10:09 September 1, 2011 by bjinger
Good investment comes from right decisions.
12:54 September 1, 2011 by dammen
another corrupt overlarge company exploiting and underpaying (or not paying) their workers - too late now for the poor folk who will lose their livelihood because of incompetent management
19:35 September 1, 2011 by RadioBob
You can point fingers and complain all you want, but Saab died many years ago. GM kept it on life support. It has just not accepted that it is time to actually lie down in the grave.
07:28 September 2, 2011 by spy

I am a supporter of Saab but to blame its current predicament on GM is stupid.

GM sold Saab over a year ago and at that time Spyker claimed that Saab had a fully funded 5-year business plan, as we know they then ran out of operating cash which is the number one sin in a business of any size.

Saab does have great potential as it has a good customer base, a global network and new cars in the pipeline, I hope a solution can be found.
10:07 September 2, 2011 by johan rebel
This is becoming the farce of the decade, if not the century.
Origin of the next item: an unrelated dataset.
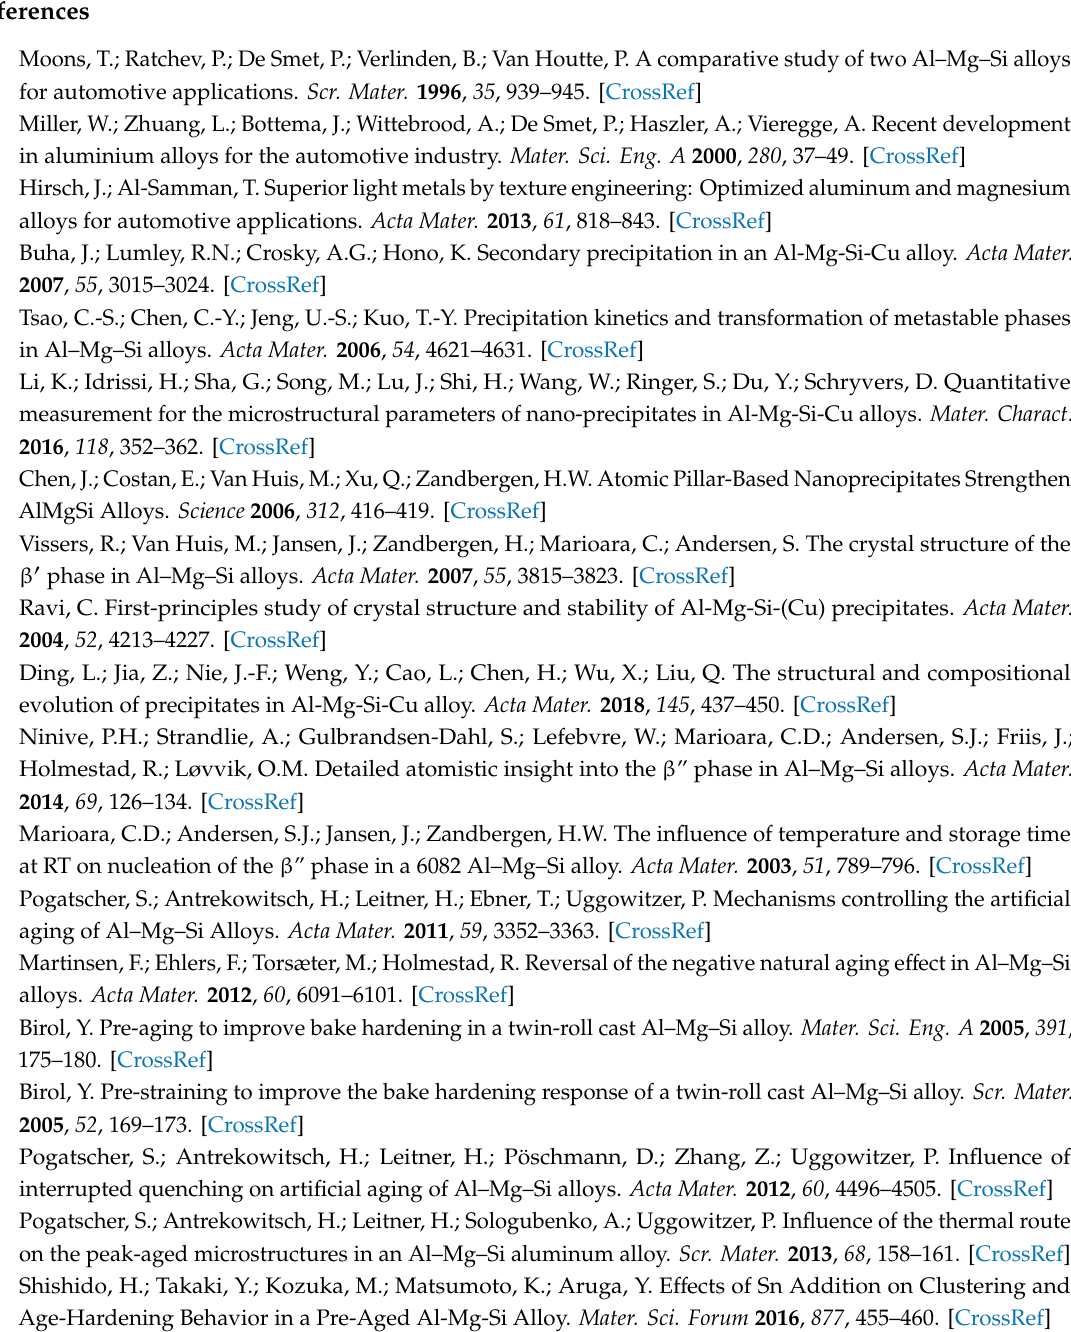
e ff ect of β ” precipitates in the alloy with 0.58 Mg / Si ratio, and decreased the yield and tensile strength of the peak aged alloy by 12.5 and 5.8 MPa,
By the way, how many of all those unpaid employees have actually done some work to justify their salary?
17:12 September 2, 2011 by spy
If they are employed, and have a contract, then they can justify a salary.
02:56 September 5, 2011 by funktron
Spy: Yes, it's very expensive to construct a dealer network here in the U.S., and Saab has one----not large, but spread out and with loyal customers. And yes, I've seen a couple renderings of what's in development---cars that are very promising. I think a larger Chinese car manufacturer should pull the trigger and try to get approval to purchase. Yes, they'd be buying a lot of debt, but they'd also be getting a big head start to making inroads into North America, Europe and other big markets, to sell cars. Muller made a miscalculation----instead of focusing on the top end and trying to compete with Audi, BMW, etc., he should have moved mountains to bring a retro entry-level Saab to market ASAP. They need to compete with Volkswagen, Subaru and Mazda.
01:23 September 10, 2011 by repat_xpat
@ Spy

I agree with your post #4; however, it doesn't add value to suggest that RadioBob is stupid. It should suffice to simply disagree.